Thank you. I received the sample documents. I see you sent one as rtf, but
CSE HTML Validator doesn't check rtf files so I loaded it in Microsoft Word and copied the text to the clipboard and then pasted it into
CSE HTML Validator.
When I used HTML Tidy, it said it generated 17 fewer errors and 23 fewer warnings than the original document, so that seemed to be a definite improvement in the tidied version.
I realized that one issue that might be affecting the comparison of the before & after is if the validation is terminated because of too many errors or warnings. In this case the results may not be accurate because the entire document wasn't checked. I will try to address this issue in an update.
The above looks like what might be causing the confusion in your case. The screenshot you provided is difficult to read. Is it showing 20 warnings for the original and the tidied version? If so, then it is likely the validation was aborted because of too many warnings, and because the validation of the original document may not have stopped at the same place as the validation of the tidied document, the results can be misleading or incomparable.
You could try increasing the maximum number of errors and warnings to 50 or so, in the
Options->Validator Engine Options,
Validator Engine->Message Output page. You could also try turning off accessibility checking. This may improve the comparison results.
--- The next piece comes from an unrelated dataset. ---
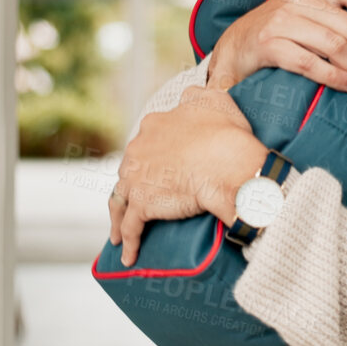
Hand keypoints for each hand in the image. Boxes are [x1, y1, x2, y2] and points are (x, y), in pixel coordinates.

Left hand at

By the way, I noticed in the original document there was this line with a missing '=' after the "content" attribute:
- Code: Select all
<meta name="robots" content"index, follow">
HTML Tidy "corrects" this to:
- Code: Select all
<meta name="robots">
Notice it removed the
content"index, follow" part completely, as it probably assumed it was just an invalid attribute or construct. This is a good example of how these tools can do things you really don't want, so always be aware of things like this when using any auto-fix tool.